ABOUT THIS EXERCISE ▸
Set down all of the entries below exactly, and omit the pictures.

━━━ DATA SUPPLIED

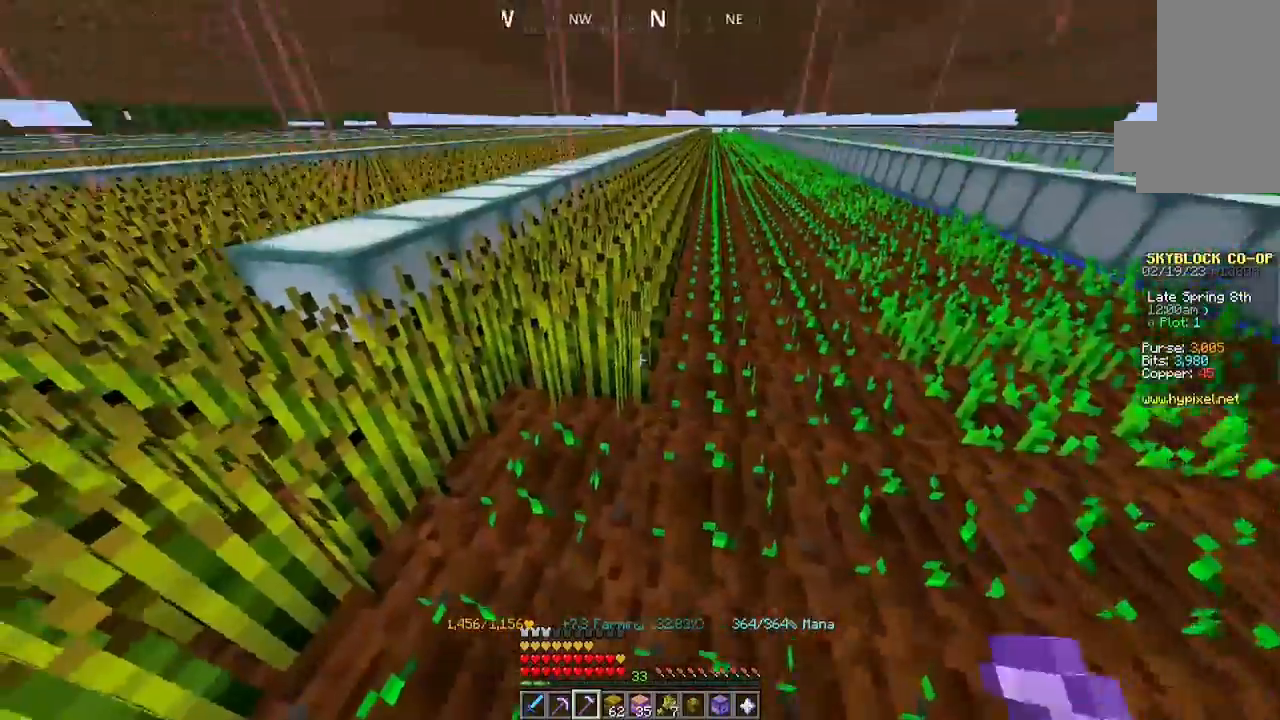
{"keys": ["w"], "mouse": ["left"], "events": [[134, "mouse_left", "down"], [134, "w", "down"]]}
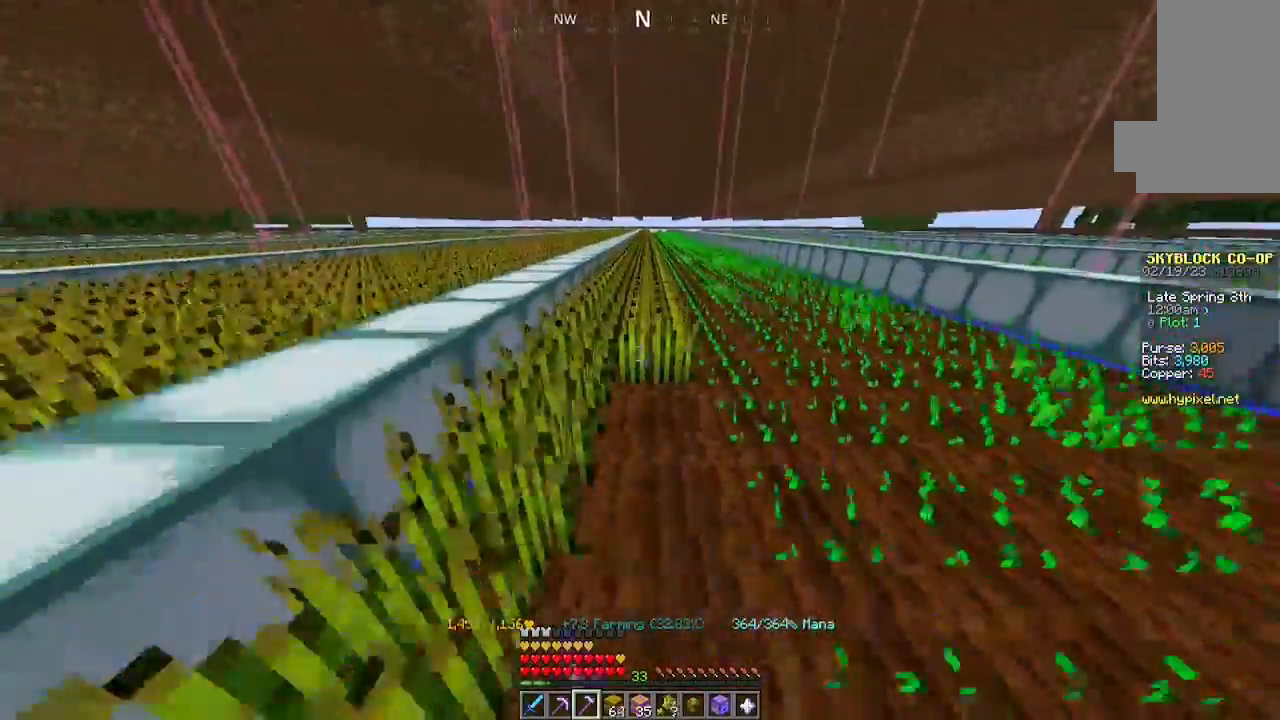
{"keys": ["w"], "mouse": ["left"], "events": []}
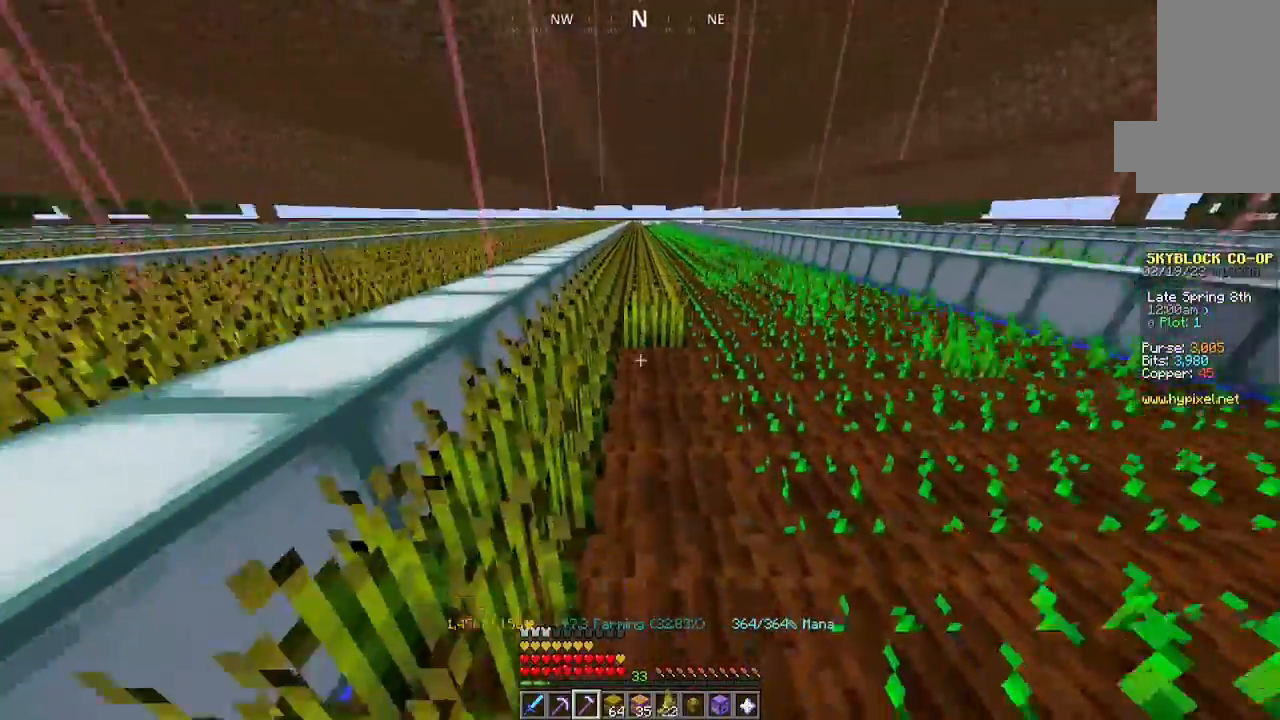
{"keys": ["w"], "mouse": ["left"], "events": []}
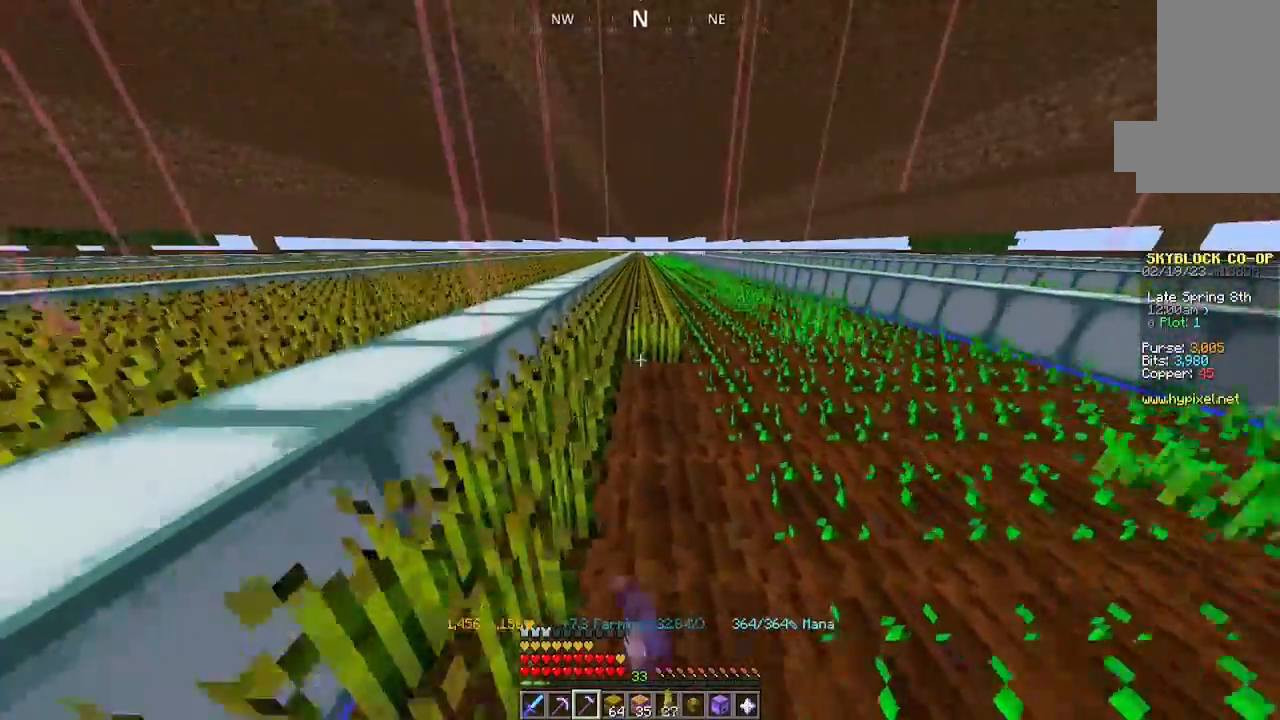
{"keys": ["w"], "mouse": ["left"], "events": []}
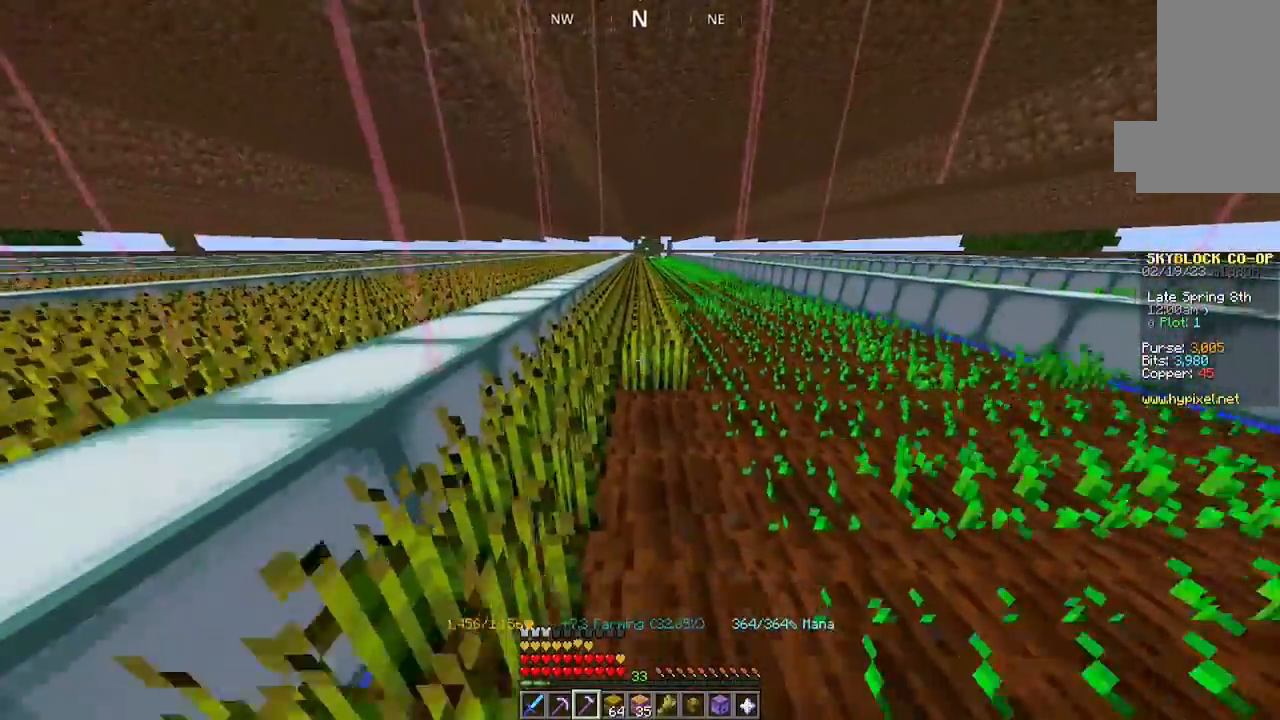
{"keys": ["w"], "mouse": ["left"], "events": []}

━━━━━━

RESPONSE AREA ▸
{"keys": ["w"], "mouse": ["left"], "events": [[134, "mouse_left", "down"], [134, "w", "down"]]}
{"keys": ["w"], "mouse": ["left"], "events": []}
{"keys": ["w"], "mouse": ["left"], "events": []}
{"keys": ["w"], "mouse": ["left"], "events": []}
{"keys": ["w"], "mouse": ["left"], "events": []}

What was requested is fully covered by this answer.